(Items from a data source)
┌────────

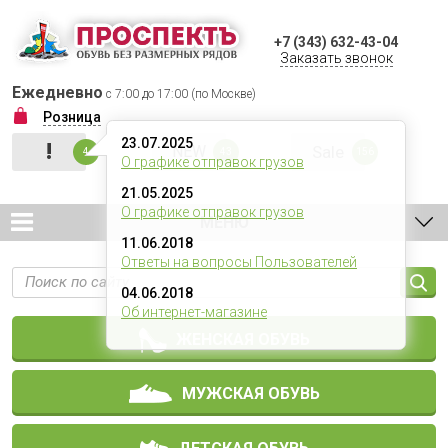
+7 (343) 632-43-04
Заказать звонок
Ежедневно
с 7:00 до 17:00 (по Москве)
Розница
23.07.2025
!
NEW
Sale
4
43
156
О графике отправок грузов
21.05.2025
О графике отправок грузов
МЕНЮ
11.06.2018
Ответы на вопросы Пользователей
04.06.2018
Об интернет-магазине
ЖЕНСКАЯ ОБУВЬ
МУЖСКАЯ ОБУВЬ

└────────

# [Work to complete]
Exactly reproduce each record, leaving out any pictures.

# [Answer section]
+7 (343) 632-43-04
Заказать звонок
Ежедневно
с 7:00 до 17:00 (по Москве)
Розница
23.07.2025
!
NEW
Sale
4
43
156
О графике отправок грузов
21.05.2025
О графике отправок грузов
МЕНЮ
11.06.2018
Ответы на вопросы Пользователей
04.06.2018
Об интернет-магазине
ЖЕНСКАЯ ОБУВЬ
МУЖСКАЯ ОБУВЬ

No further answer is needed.